MeadWestvaco, which moved its corporate headquarters to Richmond from Connecticut in 2006, is merging with Georgia’s RockTen to create a new packaging behemoth named WestRock with a new stock ticker WRK.
The $16 billion deal announced in January has been sealed.
It isn’t known if layoffs will result. The companies say they are looking at $300 million in savings over the next several years.
A check with Wikipedia shows that MeadWestvaco had about 23,000 employees in 2012. RockTenn has about 26,000 workers. In the merger announcement, the companies say the combined firm will have 42,000 employees, which is 7,000 less than the previously reported totals.
RockTenn’s chief executive officer Steve Vorhees will become the chief executive of the new firm which will be headquartered in Richmond. Operations will be centered in Norcross, Ga.
Signaling a shift away from the Luke family influence of the firm, MeadWestvaco’s top official, John Luke Jr., will become non-executive chairman of the new firm.
Luke, 66, is a member of the founding family that has been in the pulp and paper business since the late 1800s.
After serving in the Air Force as a pilot during the Vietnam War, Luke started work at the company and gradually shifted its focus from large timberland holdings and paper making to packaging.
According to an article published by the Wharton School of Business where he once studied, Luke undertook the radical transformation of the firm after realizing that its old products and marketing would not do well in an industry that was globalizing rapidly.
The firm started selling off hundreds of thousands of acres of timberland in the Southeast and elsewhere.
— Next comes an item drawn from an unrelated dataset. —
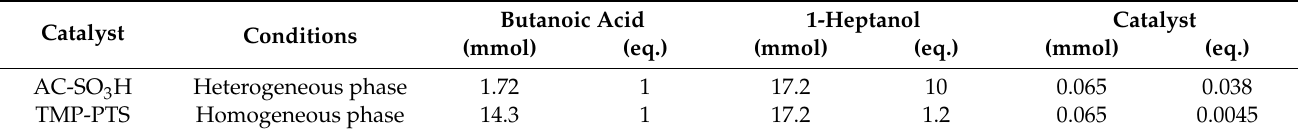
Table 2. Experimental parameters used in the synthesis of the heptyl butanoate ester: type of catalyst, type of phase, and quantities of the substrates and catalyst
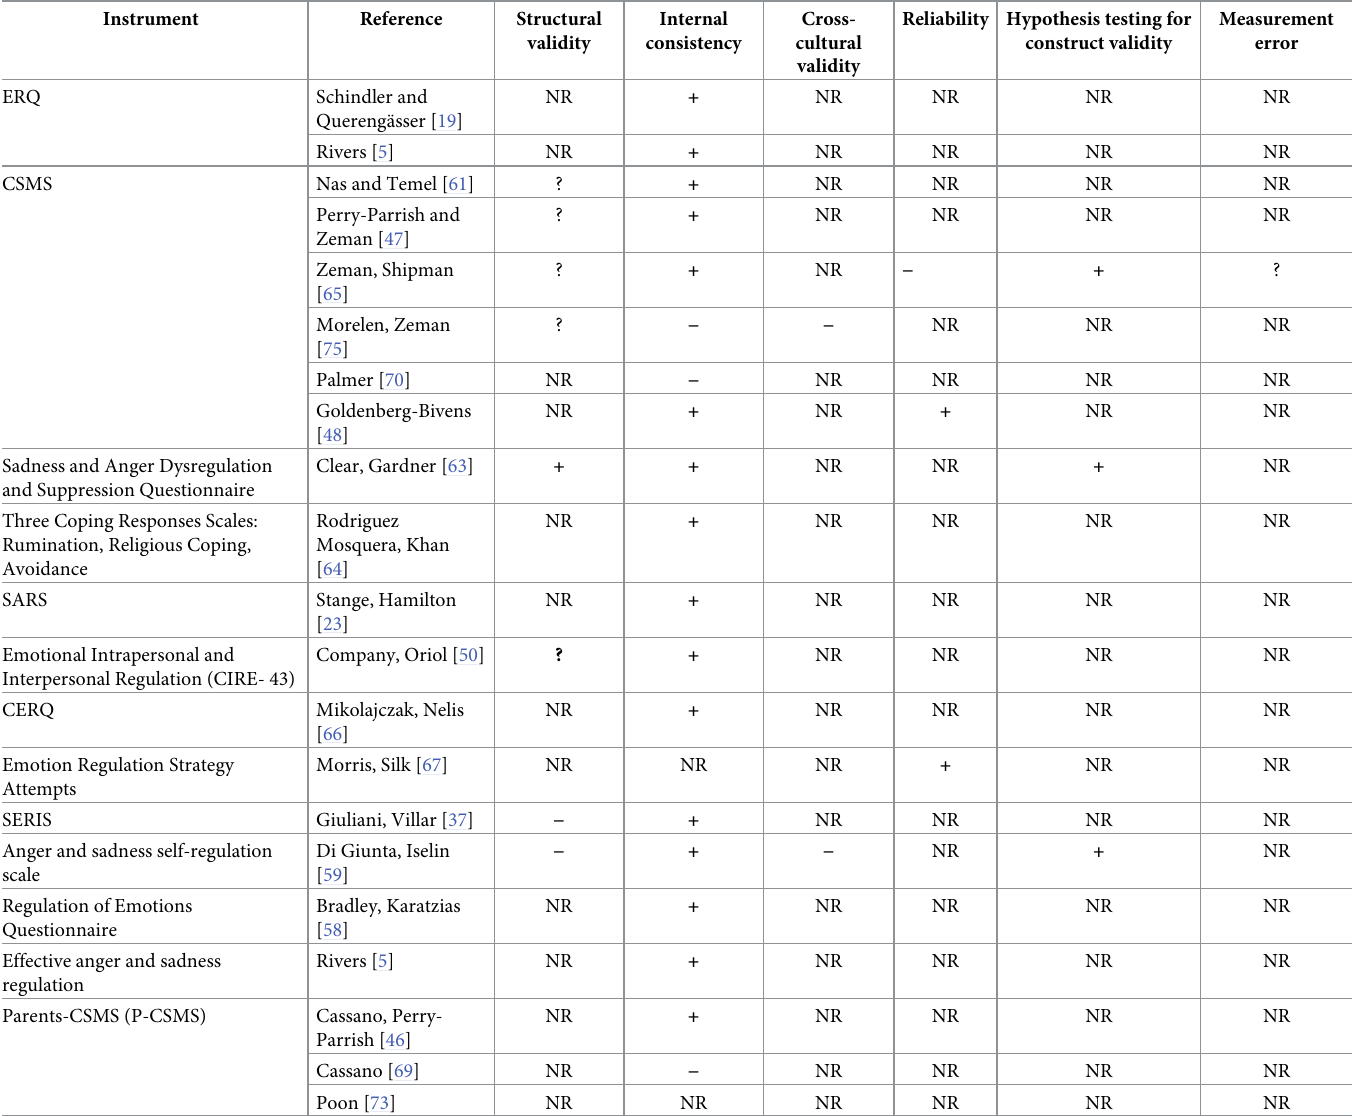
Table 4. Quality of psychometric properties per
It boosted making packaging for many products, including food, and producing specialty chemicals.
Much of the firm’s design and planning for products has been done in Richmond.
Luke has been a trustee of the right-leaning American Enterprise Institute and a director of the National Manufacturers Association.
He has decried “short-term-thinking, political correctness and growing pressures for quick returns” as part of his overall business strategy.